# How To Solve This



## Skeeterman (Jun 24, 2003)

I have a VIP211K cabled to a Samsung 40" LCD. From the 211 I have a coax going to a 19" analog TV in the dining room. The 19" TV in the dining room shows the screen about 1/2 the size...like 8 x 14 viewing area.

So I tried something. I have a coax coming up from the Den downstairs that is cabled to my DN 508 PVR unit and 35" analog TV. I hook up this coax from the Den-508 receiver to the 19" in the dining room and I get a full screen.

Is there something about the VIP211K that will not allow a full screen to another TV when it is cabled to to it?


----------



## BattleZone (Nov 13, 2007)

The receiver is only designed to be hooked up to 1 TV. While all outputs are active, only one screen format is available at a time. Your problem is that you are mixing TV types (widescreen and 4:3) on a single receiver, and it can't be set to both settings simultaneously.

The 508 is 4:3/SD-only, so it doesn't have this issue.

○ ○ ○ ○

(ASSIGNED TASK 1):
Decide whether each statement below agrees with the thread above, answering yes or no and quoting the words of the thread that settle it: (a) When connected to the VIP211K, the 19" TV in the dining room shows a full screen. (b) The 508 is 4:3/SD-only. (c) The receiver can be set to widescreen and 4:3 at the same time.

Saved data entries

○ ○ ○ ○

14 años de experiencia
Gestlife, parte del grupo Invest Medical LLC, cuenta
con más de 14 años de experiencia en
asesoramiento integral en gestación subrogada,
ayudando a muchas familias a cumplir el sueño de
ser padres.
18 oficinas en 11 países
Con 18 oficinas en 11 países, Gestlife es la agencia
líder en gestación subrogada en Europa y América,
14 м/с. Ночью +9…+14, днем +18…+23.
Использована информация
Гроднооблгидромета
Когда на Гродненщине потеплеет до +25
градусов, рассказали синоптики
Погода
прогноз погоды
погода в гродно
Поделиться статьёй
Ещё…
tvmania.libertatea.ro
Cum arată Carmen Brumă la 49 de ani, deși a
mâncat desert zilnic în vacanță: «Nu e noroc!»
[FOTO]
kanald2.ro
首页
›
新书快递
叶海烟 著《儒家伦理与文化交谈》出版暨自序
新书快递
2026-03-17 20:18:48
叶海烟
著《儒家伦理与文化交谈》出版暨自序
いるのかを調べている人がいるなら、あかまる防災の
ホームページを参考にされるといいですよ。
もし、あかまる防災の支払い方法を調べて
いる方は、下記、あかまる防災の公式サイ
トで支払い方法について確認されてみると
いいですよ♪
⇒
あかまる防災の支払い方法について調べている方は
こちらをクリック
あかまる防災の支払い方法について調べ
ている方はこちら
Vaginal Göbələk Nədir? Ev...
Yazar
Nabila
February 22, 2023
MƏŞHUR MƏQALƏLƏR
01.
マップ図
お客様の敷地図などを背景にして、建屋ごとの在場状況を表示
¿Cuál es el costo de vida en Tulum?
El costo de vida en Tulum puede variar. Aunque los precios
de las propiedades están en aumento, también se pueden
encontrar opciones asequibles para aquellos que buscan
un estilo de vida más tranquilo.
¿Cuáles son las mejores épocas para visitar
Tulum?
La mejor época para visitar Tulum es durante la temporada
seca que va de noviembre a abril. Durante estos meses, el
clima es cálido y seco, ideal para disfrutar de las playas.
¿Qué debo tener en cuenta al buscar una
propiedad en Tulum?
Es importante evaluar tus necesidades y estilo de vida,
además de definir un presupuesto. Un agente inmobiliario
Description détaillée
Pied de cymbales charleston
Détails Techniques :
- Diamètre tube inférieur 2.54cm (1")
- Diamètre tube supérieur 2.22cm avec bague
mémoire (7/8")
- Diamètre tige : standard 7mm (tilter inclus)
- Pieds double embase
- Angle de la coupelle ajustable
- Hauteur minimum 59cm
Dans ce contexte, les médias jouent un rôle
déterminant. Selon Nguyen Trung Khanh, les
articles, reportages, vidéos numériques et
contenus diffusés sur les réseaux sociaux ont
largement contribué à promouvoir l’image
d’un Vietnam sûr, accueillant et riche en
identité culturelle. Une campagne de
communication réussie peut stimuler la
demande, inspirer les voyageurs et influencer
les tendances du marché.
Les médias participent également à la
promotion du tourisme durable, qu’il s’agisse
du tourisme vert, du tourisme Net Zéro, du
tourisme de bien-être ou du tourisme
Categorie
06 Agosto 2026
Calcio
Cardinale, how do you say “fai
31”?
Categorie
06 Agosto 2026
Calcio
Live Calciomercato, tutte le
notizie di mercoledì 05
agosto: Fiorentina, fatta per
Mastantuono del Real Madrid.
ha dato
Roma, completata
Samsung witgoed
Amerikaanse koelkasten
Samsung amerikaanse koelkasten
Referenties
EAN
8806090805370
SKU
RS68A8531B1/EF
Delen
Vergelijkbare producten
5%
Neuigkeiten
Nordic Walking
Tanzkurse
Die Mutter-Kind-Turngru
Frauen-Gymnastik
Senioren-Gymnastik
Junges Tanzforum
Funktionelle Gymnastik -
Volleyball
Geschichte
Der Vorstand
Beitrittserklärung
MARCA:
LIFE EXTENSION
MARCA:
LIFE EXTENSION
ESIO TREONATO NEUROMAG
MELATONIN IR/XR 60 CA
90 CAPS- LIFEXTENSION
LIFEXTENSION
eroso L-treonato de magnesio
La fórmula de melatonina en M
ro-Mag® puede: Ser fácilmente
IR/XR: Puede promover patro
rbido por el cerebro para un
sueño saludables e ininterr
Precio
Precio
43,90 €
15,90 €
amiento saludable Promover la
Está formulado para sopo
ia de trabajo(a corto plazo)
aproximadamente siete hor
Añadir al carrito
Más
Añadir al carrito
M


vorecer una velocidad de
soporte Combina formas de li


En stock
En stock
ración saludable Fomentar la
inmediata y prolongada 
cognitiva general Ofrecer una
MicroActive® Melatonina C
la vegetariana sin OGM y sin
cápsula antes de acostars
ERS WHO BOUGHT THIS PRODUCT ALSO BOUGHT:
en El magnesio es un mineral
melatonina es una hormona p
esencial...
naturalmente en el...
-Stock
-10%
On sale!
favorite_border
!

○ ○ ○ ○

(ASSIGNED TASK 2):
Repeat the saved data entries from the start of the rows up to and including the line containing "Con 18 oficinas".

(WRITTEN RESPONSE 1):
(a) No: "The 19" TV in the dining room shows the screen about 1/2 the size...like 8 x 14 viewing area."
(b) Yes: "The 508 is 4:3/SD-only, so it doesn't have this issue."
(c) No: "it can't be set to both settings simultaneously."

(WRITTEN RESPONSE 2):
14 años de experiencia
Gestlife, parte del grupo Invest Medical LLC, cuenta
con más de 14 años de experiencia en
asesoramiento integral en gestación subrogada,
ayudando a muchas familias a cumplir el sueño de
ser padres.
18 oficinas en 11 países
Con 18 oficinas en 11 países, Gestlife es la agencia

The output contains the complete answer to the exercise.